Мох и гортанный рев: «лохматые предки» (2024)

Когда я впервые увидел рабочие плёнки «Лохматых предков», субъективный хронометр замер. Режиссёр Елизавета Болотина собирает архетипы северного фольклора, палеозоя и клубной сцены в единую, живую, шершавую ткань. Камера Дамира Лесина движется медленно, словно прощупывает мхи на скальном откосе, зритель погружается в ворс на щеках актёров, в упругие колючки хвойных семян, в неоновую пыльцу, оседающую на шкурах персонажей.

Пластика дикой памяти

Сюжет напоминает устную балладу, зафиксированную диктофоном этнографа, утратившего ориентацию во времени.
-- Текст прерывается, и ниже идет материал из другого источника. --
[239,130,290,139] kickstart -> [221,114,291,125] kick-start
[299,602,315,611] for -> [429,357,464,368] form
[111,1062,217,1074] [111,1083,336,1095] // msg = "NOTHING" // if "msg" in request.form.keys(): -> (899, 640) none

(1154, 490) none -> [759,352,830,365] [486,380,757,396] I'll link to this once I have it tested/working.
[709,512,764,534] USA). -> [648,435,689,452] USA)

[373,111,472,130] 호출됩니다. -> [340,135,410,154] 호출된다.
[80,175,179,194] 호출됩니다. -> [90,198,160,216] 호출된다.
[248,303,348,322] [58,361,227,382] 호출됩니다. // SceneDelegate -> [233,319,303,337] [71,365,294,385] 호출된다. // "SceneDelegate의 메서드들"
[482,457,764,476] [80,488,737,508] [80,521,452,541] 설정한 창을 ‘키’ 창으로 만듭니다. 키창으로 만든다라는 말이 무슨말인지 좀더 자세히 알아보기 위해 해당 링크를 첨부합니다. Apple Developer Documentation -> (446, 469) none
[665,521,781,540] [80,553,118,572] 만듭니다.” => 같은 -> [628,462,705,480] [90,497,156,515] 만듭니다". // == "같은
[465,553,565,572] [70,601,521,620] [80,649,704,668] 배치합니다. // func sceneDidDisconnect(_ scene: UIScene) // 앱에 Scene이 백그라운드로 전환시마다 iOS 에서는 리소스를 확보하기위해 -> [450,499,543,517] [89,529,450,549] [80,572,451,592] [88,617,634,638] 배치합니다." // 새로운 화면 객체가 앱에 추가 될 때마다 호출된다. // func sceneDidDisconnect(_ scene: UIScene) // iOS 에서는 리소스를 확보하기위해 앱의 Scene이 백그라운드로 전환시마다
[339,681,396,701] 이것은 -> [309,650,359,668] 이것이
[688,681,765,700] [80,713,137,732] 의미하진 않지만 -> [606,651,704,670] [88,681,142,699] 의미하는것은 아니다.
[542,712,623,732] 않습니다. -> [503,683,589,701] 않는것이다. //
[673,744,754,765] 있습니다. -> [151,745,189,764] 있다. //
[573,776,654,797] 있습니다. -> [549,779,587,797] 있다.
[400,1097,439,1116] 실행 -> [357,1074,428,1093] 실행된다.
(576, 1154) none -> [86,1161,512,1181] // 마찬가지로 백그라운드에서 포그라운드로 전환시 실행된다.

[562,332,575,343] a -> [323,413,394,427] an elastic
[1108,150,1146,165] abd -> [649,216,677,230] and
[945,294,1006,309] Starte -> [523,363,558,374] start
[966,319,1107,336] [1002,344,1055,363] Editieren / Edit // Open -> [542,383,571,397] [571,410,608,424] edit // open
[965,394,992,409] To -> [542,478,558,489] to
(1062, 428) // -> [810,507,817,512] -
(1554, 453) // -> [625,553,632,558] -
Волколаки-сквоттеры, гибриды людей и соболей, охраняют древний барабан, выкроенный из шкуры вымершего оленя-магнита. Инфернальный артефакт дребезжит при малейшем колебании атмосферного давления, вызывая у персонажей временные припадки глоссолалии. Через такие срывы речевой цепи автор исследует вопрос: способно ли прошлое продолжать вибрировать в тканях организма, пока процветает постиндустриальная суета мегаполисов.

Звук как шаманский мех

Звуковая дорожка заслуживает отдельного вскрытия. Саунд-дизайнер Лада Горихвост апеллирует к акустическому эффекту (источник звука не виден), подвешивая гортанные диплофонные обертоны над фрагильным эмбиентом из скрипящих сосновых стволов. Каждая шерстинка на шкурах героев словно вибрирует в унисон с пиком частоты 18 герц, сродни инфразвуковому призраку, фиксируемому только козьими барабанными перепонками. Автор музыки — постпанк-коллектив «Истлевшая шапка», в чьём арсенале тембры варгана, расстроенной виолы да литофон из яшмы. Такое сплетение рождает акустическую синекдоху (приём, когда частьь заменяет целое), ведь мельчайший щелчок зубов главного героя передаёт громадность ледяной пещеры эффективнее, чем широкий общий план.

Художница по костюмам Нонна Макарова внедряет принцип «фибрового инклюзивизма»: сцепляет в одном наряде шерсть яка, целлюлозные нити, угли, утрамбованные в прозрачную смолу. Нарочитая спутанность фактур рифмуется с мотивацией персонажей, которые утратили антропоцентричную идентичность и пересобирают собственный геном при помощи ритуальных пирсингов. Колористика кадра уклоняется от привычной трехактной эволюции, переходя к спиралевидной: гаммы повторяются не по схеме вступления-кульминации-развязки, а по принципу фрактального рая.

Территория киномутации

Закладывая в сюжет острые вопросы экофутурологии, Болотина не скатывается в декларативность. Фильм подталкивает к ревизии антропоценового мышления через патологически чувственное изображение «волосяной памяти» — гипотетического механизма, где наружные кератиновые структуры хранят коллективное бессознательное. Такой посыл резонирует с теориями биогерменевтики профессора Салдинова, утверждающего, что один волос способен держать в себе музыкальный аккорд длиною в тысячу лет.

Кастинг потрясает сочетанием инстинкта и дисциплины. Лицевая мускулатура актёра Игоря Пимочкина совершает микродвижения, близкие мимическому морфингу, благодаря чему персонаж Рыжеха сеет тревогу без единой реплики. Диалоговые сцены почти отсутствуют, зато пластика тел поглощает пространство, формируя так называемый «кореоцеп» — термин балетмейстера Баклея, обозначающий сеть взаимодействий между конечностями разных артистов в кадре.

Выход «Лохматых предков» выглядит своевременным жестом против цифровой глади гладкости. Плёнка будто ворочает комьями аспидного торфа из-под клишированных нарративов и открывает доступ к предлоготипическому языку, где звук, волос и камень сплетают новый кинематографический синтаксис. Я покидал зал с ощущением едва проснувшейся чесотки на затылке — зуд предка, требующего продолжения разговора.